TEXT BLOCK:
Demo Update!
(New Draft Posted ~12pm. July 20, 2020)
@Takashi_Shin It is SUPER sketchy that they just happened to have the exact info you need right when they also have a mission for you! But ALSO they are the “good guys”… how bad can they be…? As the author, I can neither confirm, nor deny Summit’s shady behavior.
@Langre To clarify, both parents are dead. They were both killed on the night your mother died. I had hoped to leave details of the second parent more ambiguous so the reader could imagine them as whatever gender they wished. Thanks for catching that coding error! Should be fixed now.
@groundzeroYou can lose the fight. It is possible! But rare. Fatale was toying with the MC and wasn’t ready for how powerful they were. It took Fatale by surprise! (Out of story logic, the fight is when the player builds their MC’s fight style. So, it is less about win/lose and more about stat building. But it is possible to lose!) Haha! English IS my first language and I make mistakes all the time. You’ve got a great eye for grammar! Thanks for catching these issues. I love that you’ve gotten so much out of multiple play throughs! I wanted to include a few clues and treats (like the Clerk being an enemy) for people who paid attention to the stats pages.
Ps. You’re not going off the rails. The jogger’s face does change…
God damn it it’s the first chapter. I’m getting into this quick trying to figure out the puzzle at the bat but I should just wait and see until I put a fork into an Apple
@AMER1CANN1NJA09 Tchochke is a yiddish word meaning trinket. (pronounced chawch-key) I grew up using “tchochke shop” as a common phase for souvenir store or similar. Maybe it’s not as common as I thought? But it’s a grammatically accepted term in North America.
Hello, I have a file with a bunch of notes of things to help out with making this game better.
Hope they help.
Edit: I can’t figure out how to copy a file and paste it from email to here on an iphone.
Is there some way I could transer the file to you?
Plus I don’t want my real name getting used.
Great story so far! Shady superhero organization (recruited mostly from orphans whose parents’ deaths they don’t investigate until there is a dangerous mission for said orphan) is shady.
A typo.
There is something wrong with Fatale’s pronouns at the beginning of chapter 2:
She put you through your paces, even if you did eventually wipe the floor with she.
Something about the choice with the jogger and Family bugs me.

[Collected data]
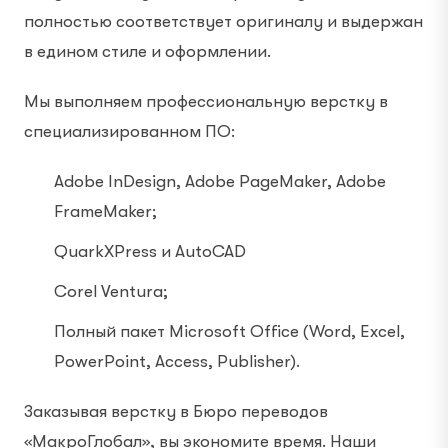
полностью соответствует оригиналу и выдержан
в едином стиле и оформлении.
Мы выполняем профессиональную верстку в
специализированном ПО:
Adobe InDesign, Adobe PageMaker, Adobe
FrameMaker;
QuarkXPress и AutoCAD
Corel Ventura;
Полный пакет Microsoft Office (Word, Excel,
PowerPoint, Access, Publisher).
Заказывая верстку в Бюро переводов
«МакроГлобал», вы экономите время. Наши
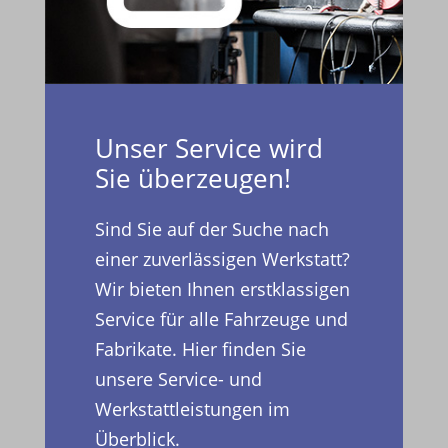
Unser Service wird
Sie überzeugen!
Sind Sie auf der Suche nach
einer zuverlässigen Werkstatt?
Wir bieten Ihnen erstklassigen
Service für alle Fahrzeuge und
Fabrikate. Hier finden Sie
unsere Service- und
Werkstattleistungen im
Überblick.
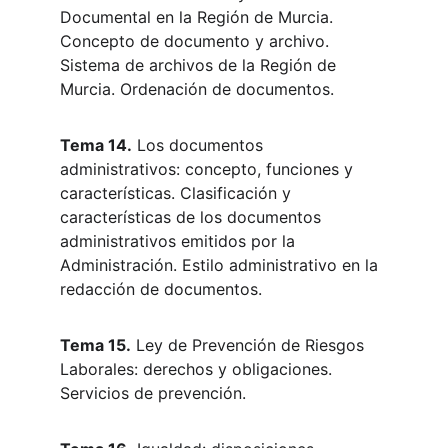
Documental en la Región de Murcia. 
Concepto de documento y archivo. 
Sistema de archivos de la Región de 
Murcia. Ordenación de documentos.
Tema 14.
 Los documentos 
administrativos: concepto, funciones y 
características. Clasificación y 
características de los documentos 
administrativos emitidos por la 
Administración. Estilo administrativo en la 
redacción de documentos.
Tema 15.
 Ley de Prevención de Riesgos 
Laborales: derechos y obligaciones. 
Servicios de prevención.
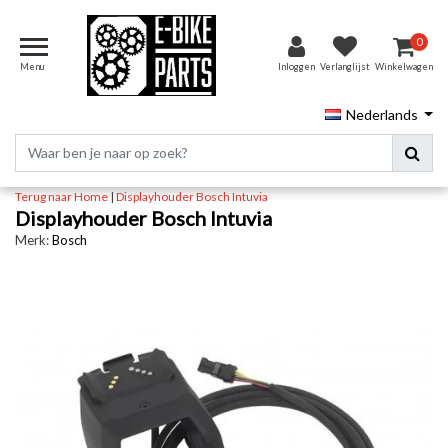
0
Menu
Inloggen
Verlanglijst
Winkelwagen
Nederlands
Terug naar Home
|
Displayhouder Bosch Intuvia
Displayhouder Bosch Intuvia
Merk:
Bosch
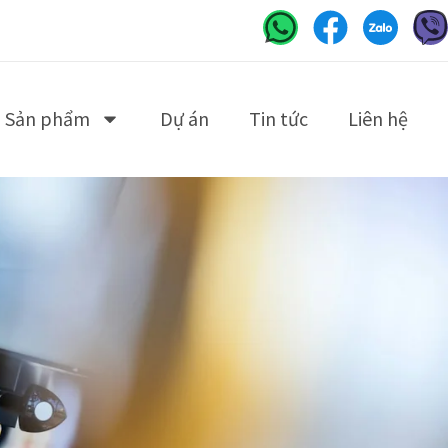
Sản phẩm
Dự án
Tin tức
Liên hệ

SET OF TASKS:
**a.** In the comment thread about the game demo, what does the author say the word "tchochke" means?
**b.** Arrange the collected data rows, from the start of the rows through the line holding "экономите время. Наши", inclusive, as a Markdown table with the columns Line and Text. Leave out blank lines and pictures.

RESULTS OF THE EXERCISE:
**a.** It is a Yiddish word meaning trinket.

**b.**
| Line | Text |
|---|---|
| 1 | полностью соответствует оригиналу и выдержан |
| 2 | в едином стиле и оформлении. |
| 3 | Мы выполняем профессиональную верстку в |
| 4 | специализированном ПО: |
| 5 | Adobe InDesign, Adobe PageMaker, Adobe |
| 6 | FrameMaker; |
| 7 | QuarkXPress и AutoCAD |
| 8 | Corel Ventura; |
| 9 | Полный пакет Microsoft Office (Word, Excel, |
| 10 | PowerPoint, Access, Publisher). |
| 11 | Заказывая верстку в Бюро переводов |
| 12 | «МакроГлобал», вы экономите время. Наши |